External entities must always be declared so the parser knows where to find the replacement text. In the following example, a document declares the three external entities &part1; , &part2; , and &part3; to hold its content:

 <?xml version="1.0"?> <!DOCTYPE doc SYSTEM "http://www.dtds-r-us.com/generic.dtd" [   <!ENTITY part1 SYSTEM "p1.xml">   <!ENTITY part2 SYSTEM "p2.xml">   <!ENTITY part3 SYSTEM "p3.xml"> ]> <longdoc>   &part1;   &part2;   &part3; </longdoc>

As shown in Figure 2-20, the file at the top of the pyramid, which we might call the "master file," contains the document declarations and external entity references. The other files are subdocuments ”they contain XML, but are not documents in their own right. You could not legally insert document prologs in them. Each may contain more than one XML tree. Though you can't validate them individually (you can only validate a complete document), any errors in a subdocument will affect the whole. External entities don't shield you from parse errors.

Figure 2-20. Document with external entities

Whenever possible, make each subdocument contain at most one XML tree. While you can't validate a subdocument on its own, you can usually perform a well-formedness check if it has no more than one tree. The parser will think it's looking at a lone document without a prolog. This makes it a lot easier to manage a large document, especially if you have different people working on it at the same time. (This gets tricky if your subdocument uses entities defined in the main document, however.)
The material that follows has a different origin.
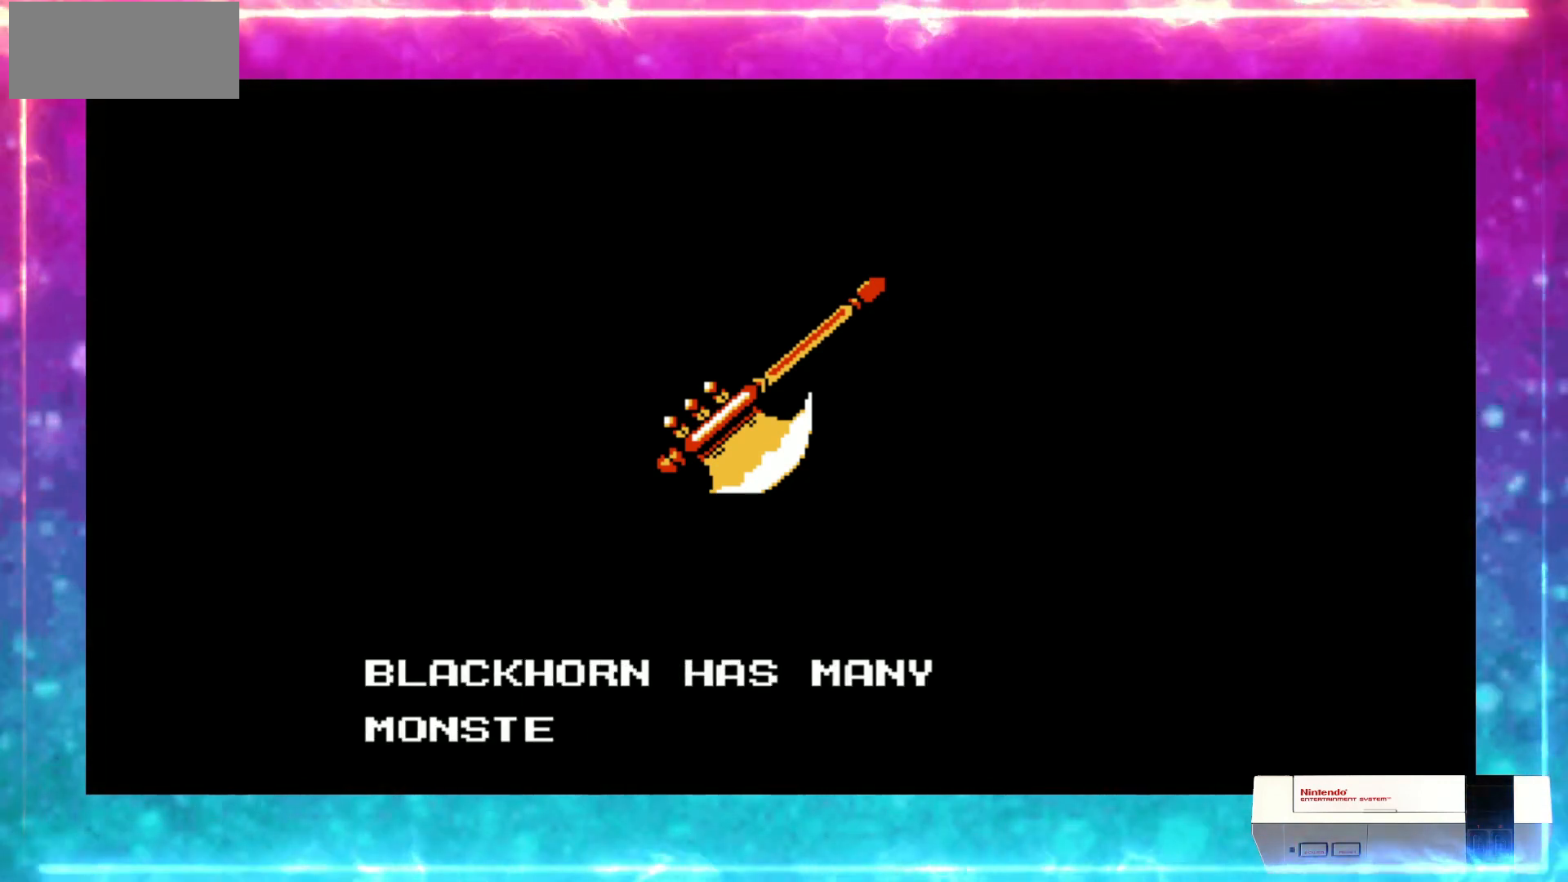
{"dt_ms": 480, "buttons": [], "events": []}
The syntax just shown for declaring an external entity uses the keyword SYSTEM followed by a quoted string containing a filename. This string is called a system identifier and is used to identify a resource by location. The quoted string is actually a URL, so you can include files from anywhere on the Internet. For example:

 <!ENTITY catalog SYSTEM "http://www.bobsbolts.com/catalog.xml">

The system identifier suffers from the same drawback as all URLs: if the referenced item is moved, the link breaks. To avoid that problem, you can use a public identifier in the entity declaration. In theory, a public identifier will endure any location shuffling and still fetch the correct resource. For example:

 <!ENTITY faraway PUBLIC "-//BOB//FILE Catalog//EN"     "http://www.bobsbolts.com/catalog.xml">

Of course, for this to work, the XML processor has to know how to use public identifiers, and it must be able to find a catalog that maps them to actual locations. In addition, there's no guarantee that the catalog is up to date. A lot can go wrong. Perhaps for this reason, the public identifier must be accompanied by a system identifier (here, " http://www.bobsbolts.com/catalog.xml "). If the XML processor for some reason can't handle the public identifier, it falls back on the system identifier. Most web browsers in use today can't deal with public identifiers, so including a backup is a good idea.
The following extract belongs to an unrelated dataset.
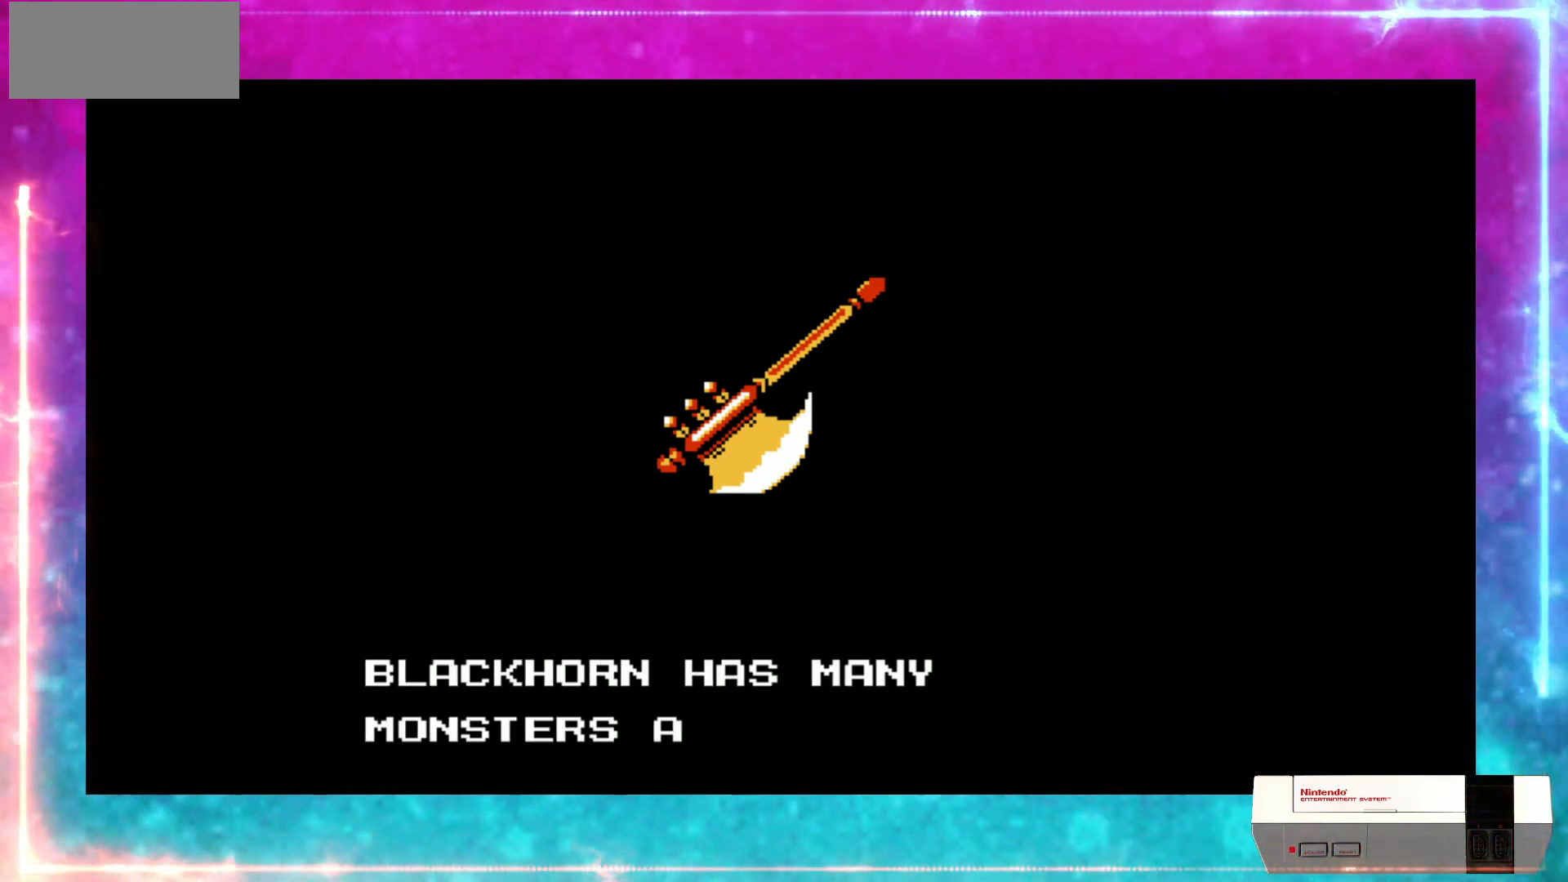
{"dt_ms": 520, "buttons": [], "events": [[280, "DPAD_RIGHT", "down"], [360, "DPAD_RIGHT", "up"]]}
The W3C has been working on an alternative to external parsed entities, called XInclude. For details, see http://www.w3.org/TR/xinclude/.

2.5.3 Unparsed Entities

The last kind of entity discussed in this chapter is the unparsed entity . This kind of entity holds content that should not be parsed because it contains something other than text or XML and would likely confuse the parser. The only place from which unparsed entities can be referred to is in an attribute value. They are used to import graphics, sound files, and other noncharacter data.

The declaration for an unparsed entity looks similar to that of an external entity, with some additional information at the end. For example:

 <!DOCTYPE doc [   <!ENTITY mypic SYSTEM "photos/erik.gif" NDATA GIF> ]> <doc>   <para>Here's a picture of me:</para>   <graphic src="&mypic;" /> </doc>

This declaration differs from an external entity declaration in that there is an NDATA keyword following the system path information. This keyword tells the parser that the entity's content is in a special format, or notation , other than the usual parsed mixed content. The NDATA keyword is followed by a notation identifier that specifies the data format. In this case, the entity is a graphic file encoded in the GIF format, so the word GIF is appropriate.